Alle mura del Folkstudio di Roma cresce e matura il cantautore che dalla capitale sforna per la seconda volta un’opera fragrante e profumata che chiama ”Novembre”. Con questo disco Massimiliano D’Ambrosio propone al panorama italiano della musica dei cantautori, un prodotto che sa di artigiano genuino per il quale sceglie solo gli ingredienti migliori. Il secondo disco che mette insieme è ispirato e intenso e suonato con ottimi musicisti che danno alle varie tracce ulteriore spessore. Ascoltandolo si sentono subito i numerosi riferimenti con i quali si è ‘cibato’ e che plasmano la sua poetica; tra tutti non sfugge Fabrizio De Andrè. Certo il paragone è altissimo e forse potrebbe risultare imbarazzante oltre che lusinghiero. Ma dalla musica e dalla scrittura di D’Ambrosio si levano numerosi echi a Faber, talvolta nella musica, oppure nell’approccio della sensibilità e nelle suggestioni delle parole. Sono fortissimi i rimandi ai suoni mediterranei, gli approcci alle marce o alle filastrocche, che si ritrovano in Rosa, Aprigli La Testa, I Re del Mazzo. Omaggi e citazioni, oltre a Fabrizio, sia in musica che in parole, vanno a Borges, Lorca, Sanguineti, Cummings.

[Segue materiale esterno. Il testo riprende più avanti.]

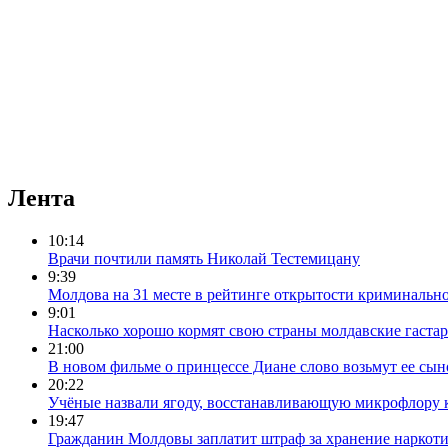
Лента
10:14
Врачи почтили память Николай Тестемицану
9:39
Молдова на 31 месте в рейтинге открытости криминальн
9:01
Насколько хорошо кормят свою страны молдавские гаста
21:00
В новом фильме о принцессе Диане слово возьмут ее сын
20:22
Учёные назвали ягоду, восстанавливающую микрофлору
19:47
Гражданин Молдовы заплатит штраф за хранение наркоти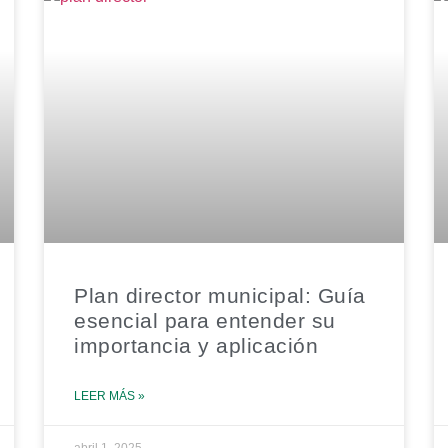
Plan director municipal: Guía
esencial para entender su
importancia y aplicación
LEER MÁS »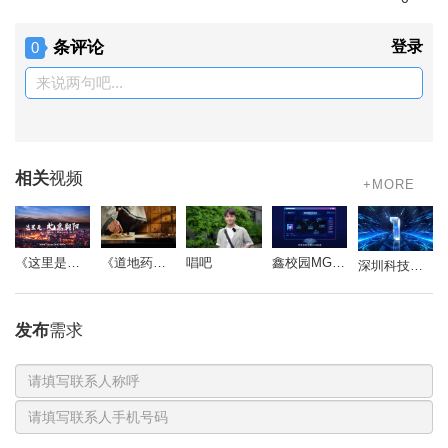
条评论
登录
0
来说两句吧...
相关
视频
+MORE
《道地药心》同仁堂药材参茸宣传片
唱吧
鑫校园MG动画
《这里是北京朝阳》
深圳科技影视周-开场视频
发布
需求
联
系
电
人
话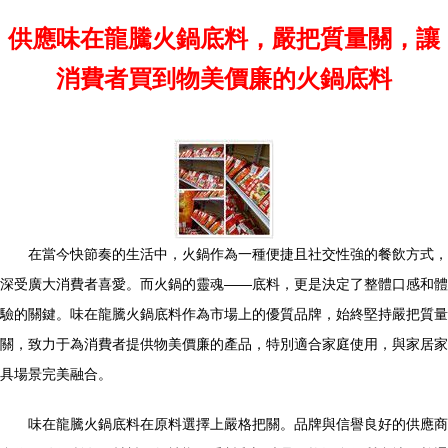
供應味在龍騰火鍋底料，嚴把質量關，讓
消費者買到物美價廉的火鍋底料
在當今快節奏的生活中，火鍋作為一種便捷且社交性強的餐飲方式，
深受廣大消費者喜愛。而火鍋的靈魂——底料，更是決定了整體口感和體
驗的關鍵。味在龍騰火鍋底料作為市場上的優質品牌，始終堅持嚴把質量
關，致力于為消費者提供物美價廉的產品，特別適合家庭使用，與家居家
具場景完美融合。
味在龍騰火鍋底料在原料選擇上嚴格把關。品牌與信譽良好的供應商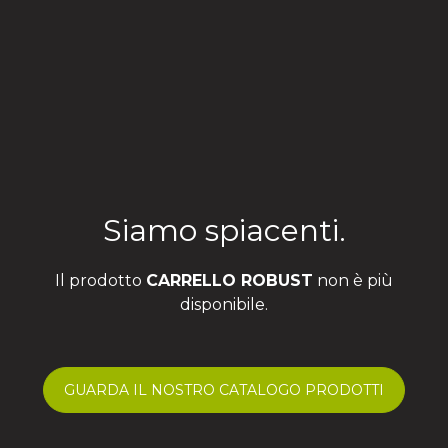
Siamo spiacenti.
Il prodotto
CARRELLO ROBUST
non è più
disponibile.
GUARDA IL NOSTRO CATALOGO PRODOTTI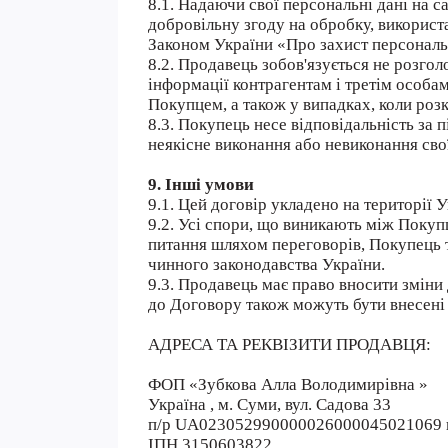
8.1. Надаючи свої персональні дані на 
добровільну згоду на обробку, використ
Законом України «Про захист персональн
8.2. Продавець зобов'язується не розг
інформації контрагентам і третім особам
Покупцем, а також у випадках, коли роз
8.3. Покупець несе відповідальність за 
неякісне виконання або невиконання свої
9. Інші умови
9.1. Цей договір укладено на території 
9.2. Усі спори, що виникають між Поку
питання шляхом переговорів, Покупець 
чинного законодавства України.
9.3. Продавець має право вносити зміни
до Договору також можуть бути внесені
АДРЕСА ТА РЕКВІЗИТИ ПРОДАВЦЯ:
ФОП «Зубкова Алла Володимирівна »
Україна , м. Суми, вул. Садова 33
п/р UA023052990000026000045021069
ІПН 3150603822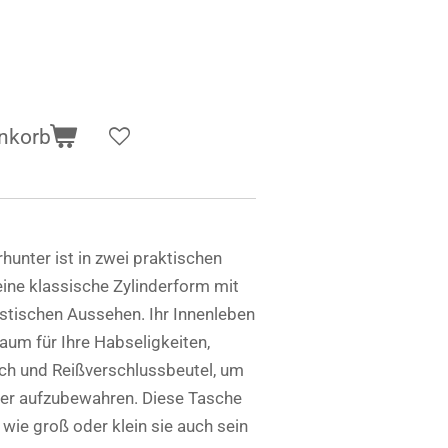
nkorb
hunter ist in zwei praktischen
eine klassische Zylinderform mit
istischen Aussehen. Ihr Innenleben
raum für Ihre Habseligkeiten,
h und Reißverschlussbeutel, um
her aufzubewahren. Diese Tasche
, wie groß oder klein sie auch sein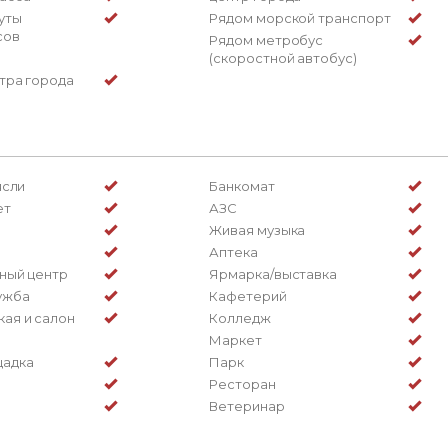
уты
Рядом морской транспорт
сов
Рядом метробус
(скоростной автобус)
нтра города
ясли
Банкомат
ет
АЗС
Живая музыка
Аптека
ный центр
Ярмарка/выставка
ужба
Кафетерий
ая и салон
Колледж
Маркет
щадка
Парк
Ресторан
Ветеринар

L’apertura del disco è affidata a La Ballata delle Donne, un brano di grande poesia fatto ‘a quattro mani’ a partire dalla penna di un grande poeta italiano del Novecento, Edoardo Sanguineti. L’arrangiamento musicale la rende una bellissima ballata di sapore classico nella quale volteggia un’atmosfera nostalgica e malinconica sulla scia dei grandi autori folk, grazie alla presenza di fisarmonica e violino. La segue, centrando ancora il bersaglio, (è il caso di dirlo), Lettera dalla Palestina. E’ un racconto drammatico, il cui approccio nascondeva le insidie della retorica e della banalità; invece nei toni cupi, amplificati dalla presenza del corno francese, viene dilatata la drammaticità del testo che poeticamente narra della quotidiana tragedia che si consuma in terra di Palestina. Il risultato è sorprendente e il testo ti gira nella testa con le sue immagini che vorticano come foglie secche al vento.

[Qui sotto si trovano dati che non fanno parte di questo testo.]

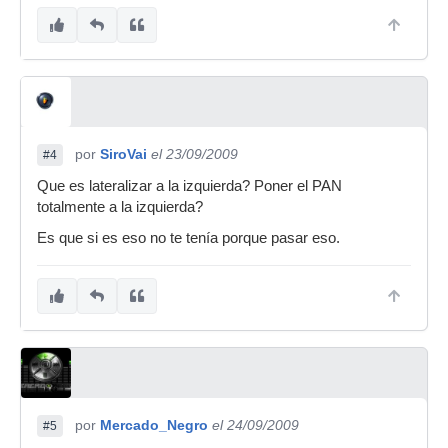
por
SiroVai
el 23/09/2009
#4
Que es lateralizar a la izquierda? Poner el PAN
totalmente a la izquierda?
Es que si es eso no te tenía porque pasar eso.
por
Mercado_Negro
el 24/09/2009
#5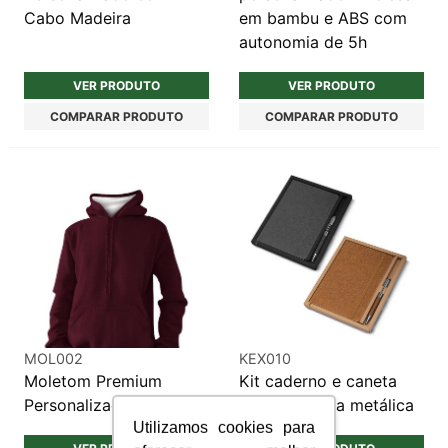
Cabo Madeira
em bambu e ABS com
autonomia de 5h
VER PRODUTO
VER PRODUTO
COMPARAR PRODUTO
COMPARAR PRODUTO
MOL002
KEX010
Moletom Premium
Kit caderno e caneta
Personalizado
personalizada metálica
Utilizamos cookies para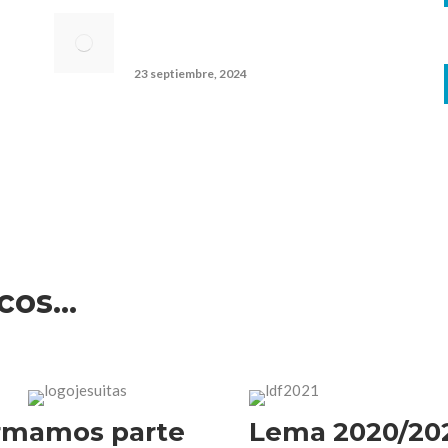
Jóvenes por la interculturalidad e
igualdad de género en Tetuán
23 septiembre, 2024
os...
rmamos parte
Lema 2020/20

D’Ambrosio anche nel resto del suo album raggiunge una comunicazione poetica molto forte, restando in ambito di racconti drammatici e che imbarazzano quella che si vorrebbe chiamare società ‘civile’: in Scese Lenta l’Ultima Neve, lenta appunto, e densa, porta in musica la tragedia di Stefano Cucchi. La forza di questo brano sta soprattutto nella scrittura: senza didascalie da lezioni moraliste, la sua intuizione e partecipazione all’evento, trasmette uno sguardo che permette di vedere tutto senza dire, con un arrangiamento davvero molto bello. Ispirato da Borges concretizza, in maniera semplice e superba un’intuizione nel brano Jesus, col quale umilmente, ma egregiamente, si confronta con la vita di Gesù; lo fa con grande semplicità e delicatezza, misurato approcciando il mistero che porta con sé la figura del grande rivoluzionario di Nazareth, che nel brano ‘canta’ in prima persona. Non sono da meno La Sfida, ancora una volta lento ed evanescente, arricchite nelle sfumature dalle due apprezzatissime performance musicali del violino e mandolino. Infine, il brano che dà il nome all’album, Novembre: con un delicato arpeggio propone un susseguirsi di flash back della vita di D’Ambrosio. I numerosi rimandi a De Andrè si palesano nell’accorato omaggio di un reggae lento impreziosito dai suoni del violino, che intitola Requiem. Anche qui senza pretese, ma sincero e genuino. Novembre è davvero un album molto interessante, poetico ed evocativo, che nel panorama del cantautorato italiano attuale lascia il segno in chi scrive e la soddisfazione dell’ascolto, in attesa del prossimo.